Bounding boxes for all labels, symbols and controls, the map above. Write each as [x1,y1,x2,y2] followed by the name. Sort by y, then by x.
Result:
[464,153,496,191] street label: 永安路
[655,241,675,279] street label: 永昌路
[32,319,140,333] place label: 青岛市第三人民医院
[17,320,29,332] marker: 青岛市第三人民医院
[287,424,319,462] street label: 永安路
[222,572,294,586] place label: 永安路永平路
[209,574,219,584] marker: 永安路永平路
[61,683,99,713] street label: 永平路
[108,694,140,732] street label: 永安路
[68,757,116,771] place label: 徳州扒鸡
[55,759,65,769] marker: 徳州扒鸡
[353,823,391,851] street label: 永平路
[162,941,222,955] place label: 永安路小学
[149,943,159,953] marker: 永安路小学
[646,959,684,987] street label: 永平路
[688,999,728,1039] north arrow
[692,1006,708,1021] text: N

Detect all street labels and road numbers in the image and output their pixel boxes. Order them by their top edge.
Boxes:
────
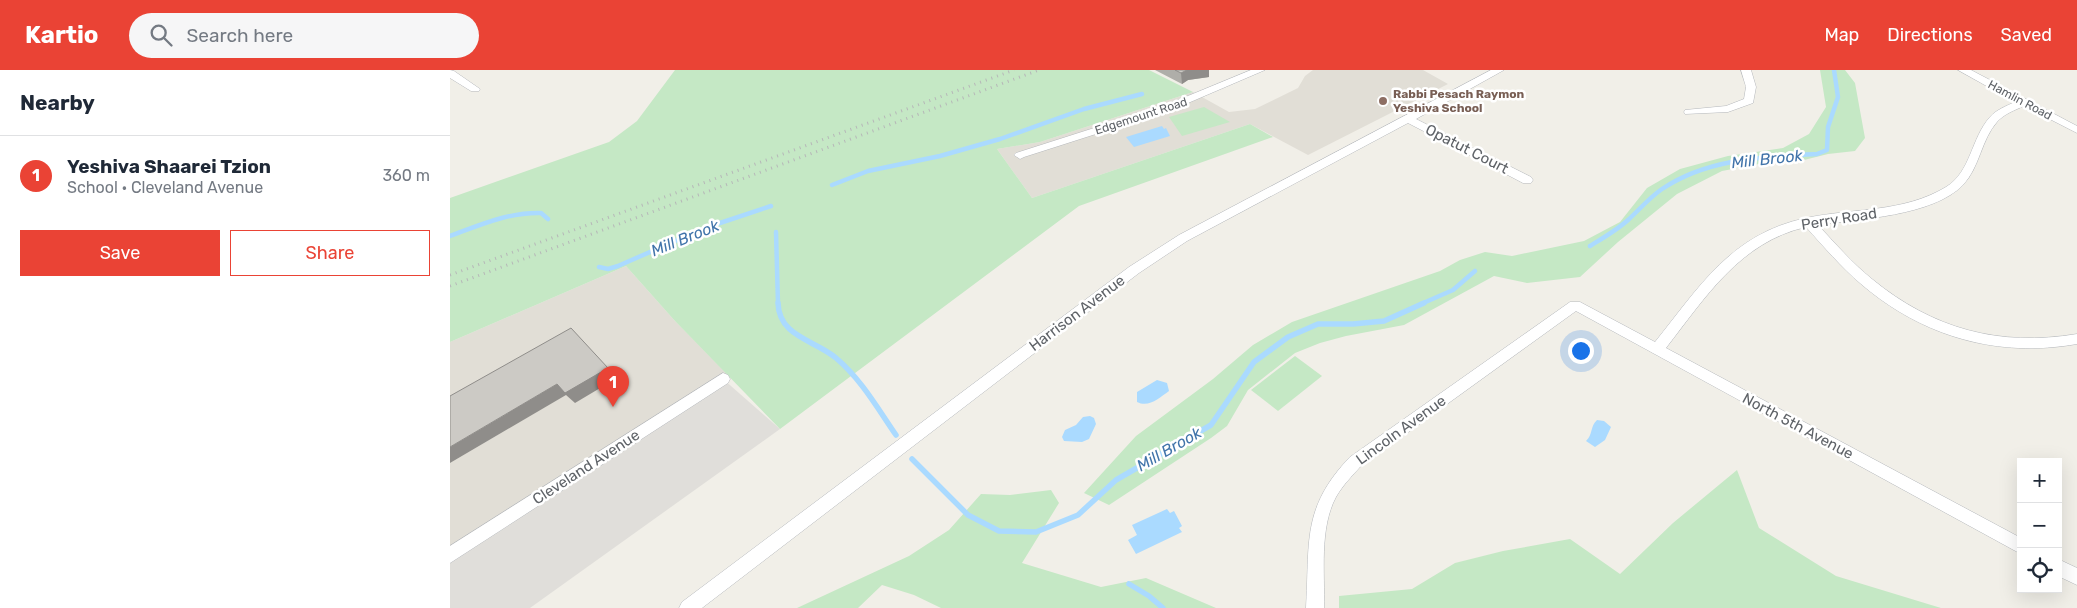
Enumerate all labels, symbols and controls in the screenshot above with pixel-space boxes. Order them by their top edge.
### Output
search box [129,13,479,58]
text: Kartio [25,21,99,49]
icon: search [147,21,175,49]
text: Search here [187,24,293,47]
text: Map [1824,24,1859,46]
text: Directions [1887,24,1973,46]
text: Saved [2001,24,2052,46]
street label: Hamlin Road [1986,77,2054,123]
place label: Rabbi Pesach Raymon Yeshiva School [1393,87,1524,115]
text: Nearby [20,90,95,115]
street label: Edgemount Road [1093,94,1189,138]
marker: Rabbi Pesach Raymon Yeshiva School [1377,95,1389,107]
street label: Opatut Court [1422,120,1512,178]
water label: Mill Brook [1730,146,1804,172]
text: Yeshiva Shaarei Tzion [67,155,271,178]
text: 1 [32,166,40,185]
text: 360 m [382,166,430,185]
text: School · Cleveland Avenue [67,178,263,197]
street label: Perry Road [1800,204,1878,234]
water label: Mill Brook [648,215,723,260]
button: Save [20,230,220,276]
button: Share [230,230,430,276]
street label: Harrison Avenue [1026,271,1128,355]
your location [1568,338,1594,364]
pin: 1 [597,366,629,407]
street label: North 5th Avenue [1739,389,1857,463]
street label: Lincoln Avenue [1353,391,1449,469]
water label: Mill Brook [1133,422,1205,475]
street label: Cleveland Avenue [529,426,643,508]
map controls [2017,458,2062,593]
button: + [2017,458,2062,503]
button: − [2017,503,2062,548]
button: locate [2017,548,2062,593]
────
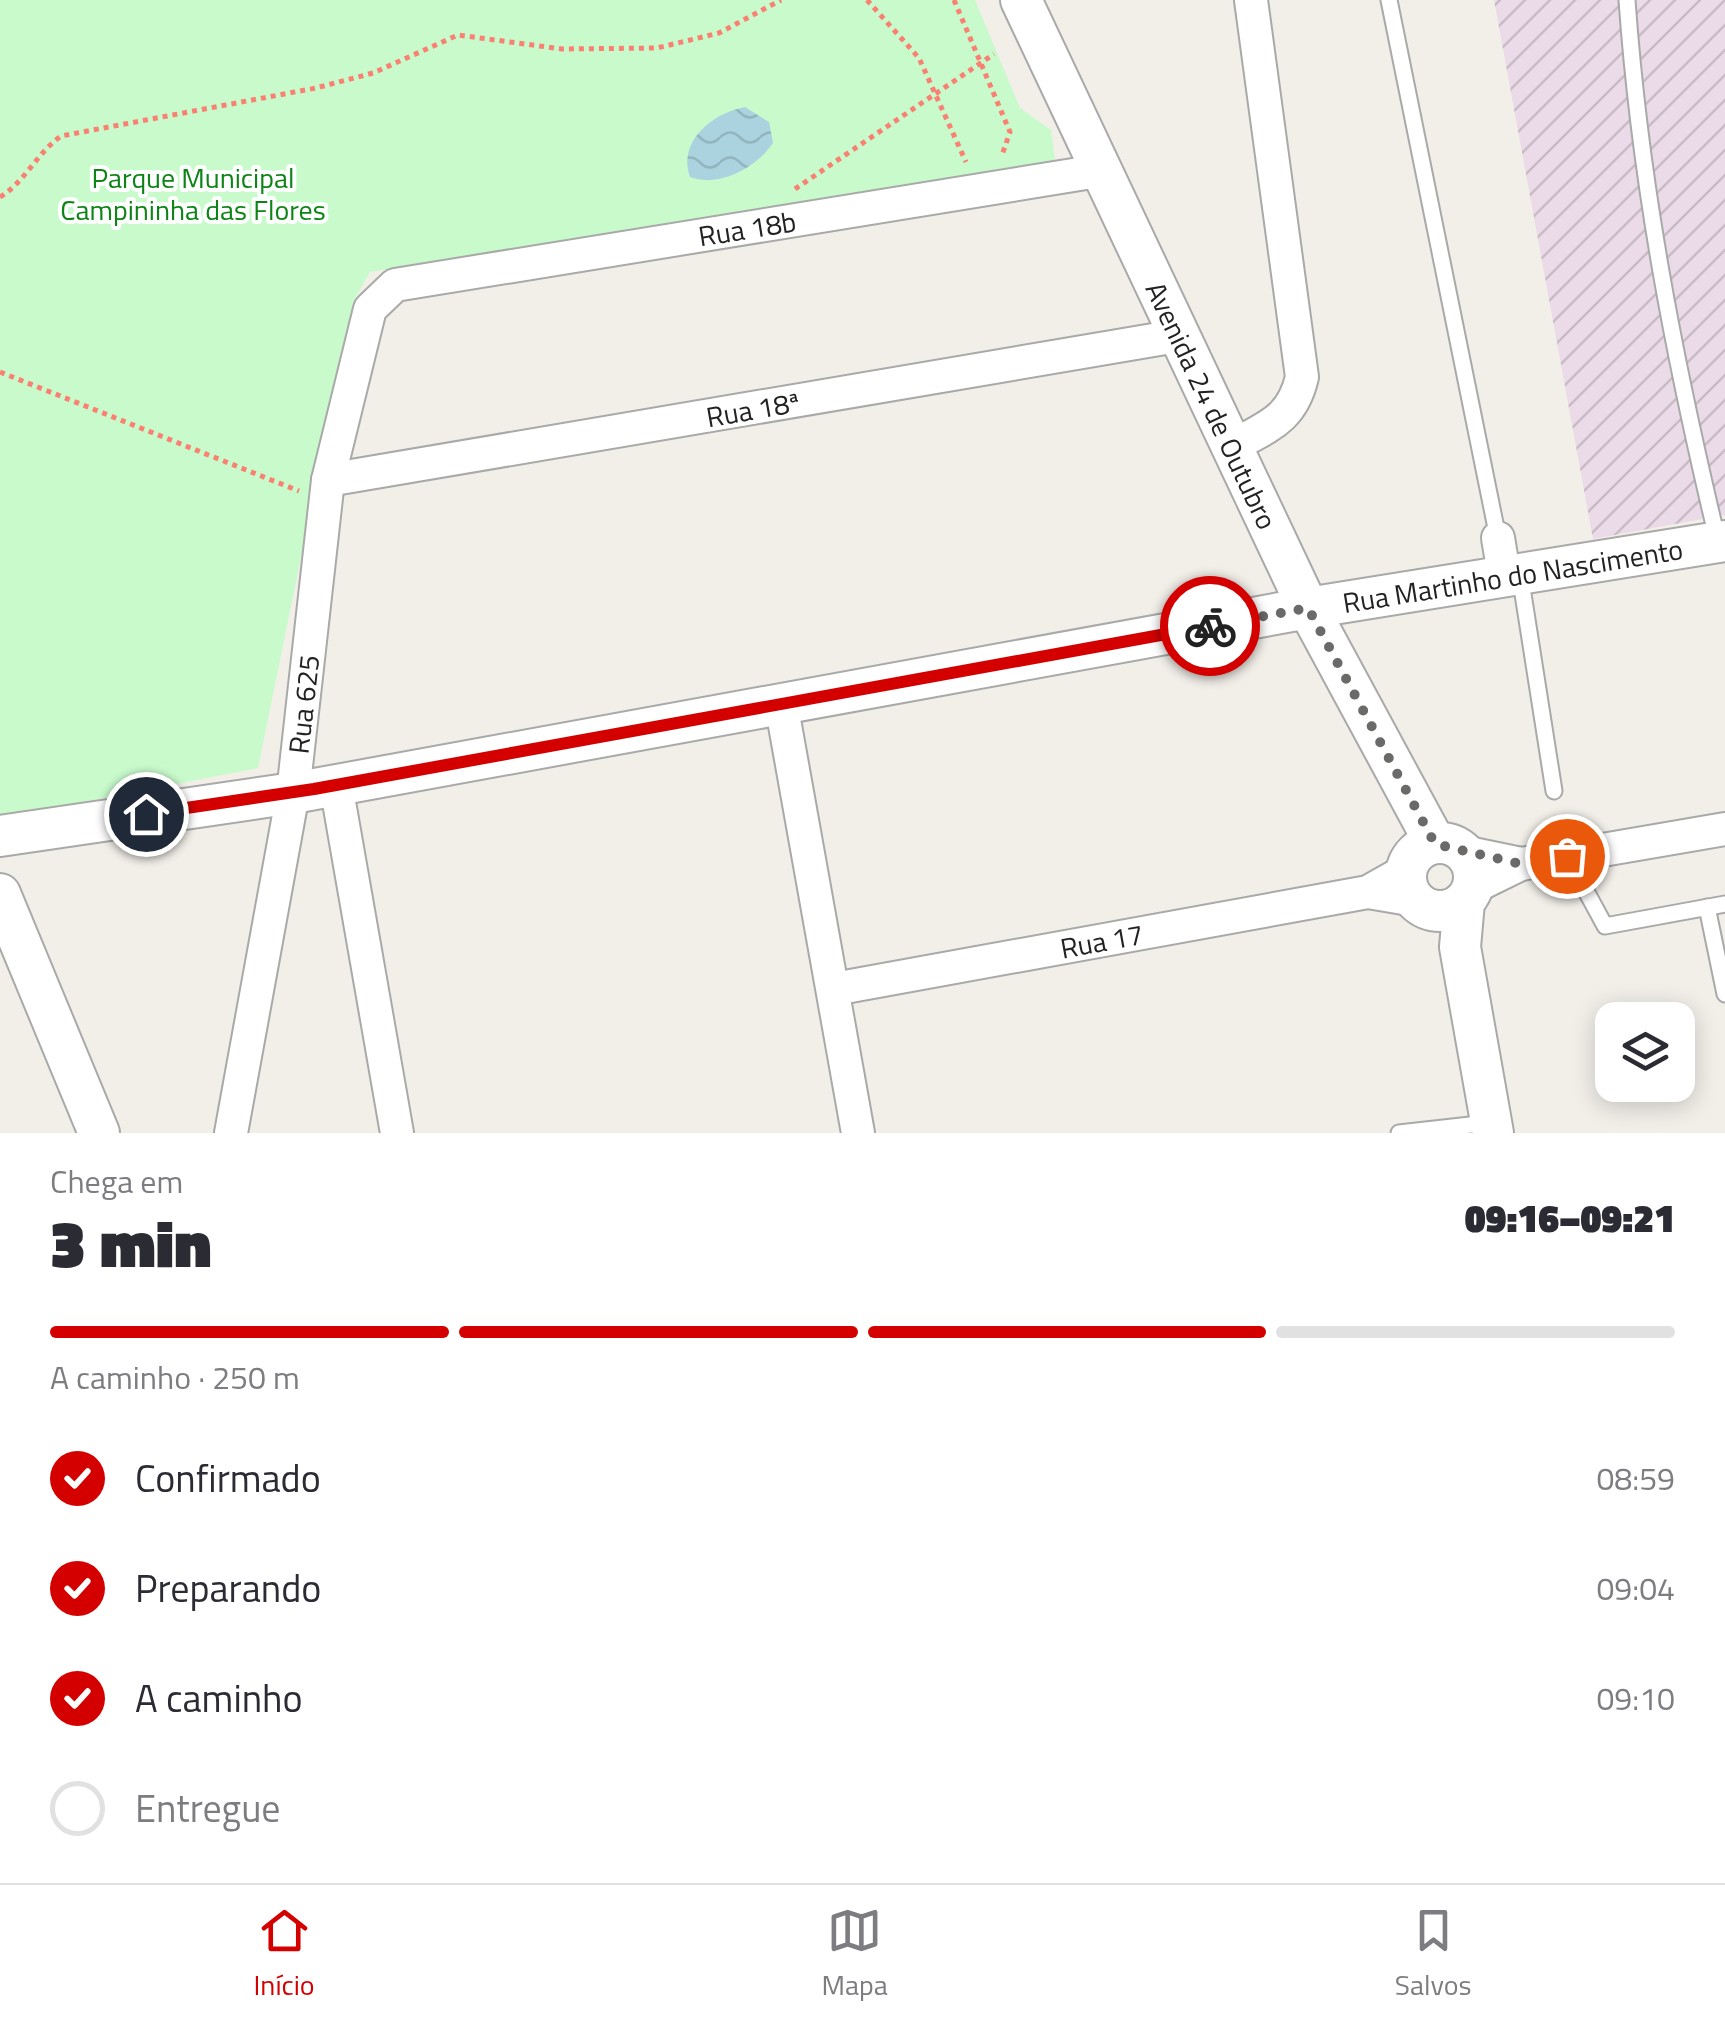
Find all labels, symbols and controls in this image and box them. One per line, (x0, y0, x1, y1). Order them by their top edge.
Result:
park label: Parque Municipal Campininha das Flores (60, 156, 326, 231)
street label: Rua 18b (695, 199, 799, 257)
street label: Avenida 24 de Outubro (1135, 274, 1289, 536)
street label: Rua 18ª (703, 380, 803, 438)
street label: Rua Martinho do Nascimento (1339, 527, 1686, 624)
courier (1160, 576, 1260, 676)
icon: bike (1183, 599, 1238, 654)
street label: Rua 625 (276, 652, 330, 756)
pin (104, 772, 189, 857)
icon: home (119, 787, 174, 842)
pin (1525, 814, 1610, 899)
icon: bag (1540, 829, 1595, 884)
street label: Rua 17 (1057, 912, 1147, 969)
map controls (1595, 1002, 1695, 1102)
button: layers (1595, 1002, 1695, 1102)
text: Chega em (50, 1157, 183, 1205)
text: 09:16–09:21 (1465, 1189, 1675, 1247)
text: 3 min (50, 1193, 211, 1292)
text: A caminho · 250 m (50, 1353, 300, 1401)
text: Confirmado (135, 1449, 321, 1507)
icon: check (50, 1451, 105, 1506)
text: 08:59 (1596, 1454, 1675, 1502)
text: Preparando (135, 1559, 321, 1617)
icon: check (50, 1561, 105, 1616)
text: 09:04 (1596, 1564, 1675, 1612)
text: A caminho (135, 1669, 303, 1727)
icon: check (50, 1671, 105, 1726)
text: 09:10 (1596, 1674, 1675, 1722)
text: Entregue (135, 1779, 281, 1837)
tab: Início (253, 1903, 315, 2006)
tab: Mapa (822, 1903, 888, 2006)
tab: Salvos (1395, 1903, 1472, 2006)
────
THE PROBLEM
Lines holding the word "symbols" are the answer; copy each one from the records above.

OUTPUT OF THE TASK
Bounding boxes for all labels, symbols and controls, the map above. Write each as [x1,y1,x2,y2] followed by the name. Sort by y, then by x.
Enumerate all labels, symbols and controls in the screenshot above with pixel-space boxes. Order them by their top edge.
Find all labels, symbols and controls in this image and box them. One per line, (x0, y0, x1, y1). Order them by their top edge.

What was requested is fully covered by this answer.